Essa Bienal tinha um forte aspecto social e político. Então era fácil fazer uma conexão. Eu concordo: “Como Viver Junto” tem 360 graus de interpretação. Até achei dos títulos mais bonitos utilizados no passado. Mas acho que a intencionalidade desse título era dar um determinado tipo de leitura social e política sobre a arte. Talvez esteja errado. Outro título que achei fantástico, a exposição nem tanto, foi a “Bienal do Vazio”. Uma das primeiras coisas que eu pensei foi: que pena que esse título já foi usado. Porque tem um potencial e se relaciona com a história da Bienal. E foi uma Bienal que recuperou o arquivo. As primeiras bienais não tiveram título. Acho que “A Grande Tela”, que foi a primeira que trabalhou com um título formal que queria expressar uma intenção curatorial. Acho que a questão não é ter título ou não ter título, e mais se esse título tem uma intenção de organizar o conteúdo ou não. Você pode organizar uma experiência, mas não um tipo de arte. Uma das hipóteses para trabalhar é por que não ter sete exposições diferentes numa bienal? Por que tem de ser uma exposição com um assunto? Por que não podem ser sete exposições com sete assuntos? Poderia ser uma coisa formalista, outra mais social, outra mais pintura e outra performance? Acho que tem um pouco essa ideia que uma bienal tem de escolher, defender uma linguagem ou um assunto em cima de outros, que acho que, novamente, foi supernecessário num momento para organizar, acho que foi importante fazer esses statements, mas acho que o nosso assunto hoje social é essa questão da diversidade, entendida com um sentido mais amplo, como enfrentar realidades que às vezes estão em conflito uma com a outra. Não tentar unir e fazer um statement sobre o estado da arte hoje. Eu não sinto nenhuma vontade nem autoridade para falar isto. A minha função não é essa. Sei lá, é uma infinidade de coisas. Eu posso fazer um recorte, posso tentar organizar isso de alguma forma mas não dizer que a arte é isso ou aquilo. Isso também é uma sensibilidade comum hoje. A diversidade é um conceito muito importante. Também para a formação da equipe.

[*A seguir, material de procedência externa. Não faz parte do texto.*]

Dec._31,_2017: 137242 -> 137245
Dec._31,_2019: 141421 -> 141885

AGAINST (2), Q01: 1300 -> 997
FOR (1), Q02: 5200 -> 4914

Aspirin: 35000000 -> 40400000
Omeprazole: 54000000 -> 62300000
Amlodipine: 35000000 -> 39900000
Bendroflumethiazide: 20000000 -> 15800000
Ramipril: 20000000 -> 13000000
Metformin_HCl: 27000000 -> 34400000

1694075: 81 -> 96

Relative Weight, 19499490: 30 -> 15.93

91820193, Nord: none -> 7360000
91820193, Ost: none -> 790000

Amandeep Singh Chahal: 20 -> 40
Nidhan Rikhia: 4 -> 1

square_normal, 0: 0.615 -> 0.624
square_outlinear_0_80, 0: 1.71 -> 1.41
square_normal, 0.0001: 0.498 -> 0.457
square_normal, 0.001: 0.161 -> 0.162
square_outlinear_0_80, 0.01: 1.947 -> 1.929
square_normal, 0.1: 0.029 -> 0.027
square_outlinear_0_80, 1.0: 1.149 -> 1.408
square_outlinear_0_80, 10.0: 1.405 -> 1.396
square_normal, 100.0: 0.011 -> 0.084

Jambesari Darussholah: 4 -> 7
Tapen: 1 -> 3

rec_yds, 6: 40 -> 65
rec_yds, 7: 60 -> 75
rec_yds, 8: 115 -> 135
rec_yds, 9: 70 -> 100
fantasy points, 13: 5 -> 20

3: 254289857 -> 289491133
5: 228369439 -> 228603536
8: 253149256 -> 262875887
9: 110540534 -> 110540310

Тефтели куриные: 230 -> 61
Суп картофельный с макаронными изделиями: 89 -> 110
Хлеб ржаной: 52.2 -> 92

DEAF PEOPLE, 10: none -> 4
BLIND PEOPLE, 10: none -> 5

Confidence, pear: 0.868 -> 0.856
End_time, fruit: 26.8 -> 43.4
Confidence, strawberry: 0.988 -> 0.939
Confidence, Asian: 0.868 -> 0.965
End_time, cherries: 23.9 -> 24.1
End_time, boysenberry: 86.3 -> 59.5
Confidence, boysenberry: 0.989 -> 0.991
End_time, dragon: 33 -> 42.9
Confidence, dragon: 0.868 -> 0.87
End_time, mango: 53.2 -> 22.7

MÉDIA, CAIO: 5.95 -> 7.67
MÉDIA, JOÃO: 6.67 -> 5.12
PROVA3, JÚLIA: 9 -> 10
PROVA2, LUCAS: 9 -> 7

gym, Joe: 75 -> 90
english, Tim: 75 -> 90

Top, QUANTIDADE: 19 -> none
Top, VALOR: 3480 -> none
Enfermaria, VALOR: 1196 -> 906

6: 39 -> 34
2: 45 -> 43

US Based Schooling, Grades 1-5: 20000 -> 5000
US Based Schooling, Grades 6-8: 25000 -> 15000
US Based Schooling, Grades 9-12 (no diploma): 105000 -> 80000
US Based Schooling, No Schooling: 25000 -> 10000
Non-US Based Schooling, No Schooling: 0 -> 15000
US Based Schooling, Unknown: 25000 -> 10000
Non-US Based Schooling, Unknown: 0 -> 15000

A Bienal tem formado equipes multinacionais de curadores.

Agora há muita conversa sobre diversidade. E ainda por cima, para complicar mais, existe a diversidade cognitiva. Quer dizer, como as pessoas pensam diferente. Por exemplo, você pode ter um homem branco e uma mulher negra que por xis motivos pensam do mesmo jeito. Num nível você resolveu o problema de diversidade, mas se eles pensam do mesmo jeito talvez não. E talvez tenham duas pessoas do mesmo grupo étnico, econômico etc. que realmente têm uma diversidade na forma de pensar. Essa questão da diversidade é muito complexa, atravessa de tantas formas diferentes. Acho que a arte tem muito a falar sobre isso. Porque justamente uma obra em encontro com um universo articulado, organizado, entra em conflito e em ressonância com tudo ao redor. São questões do nosso momento histórico.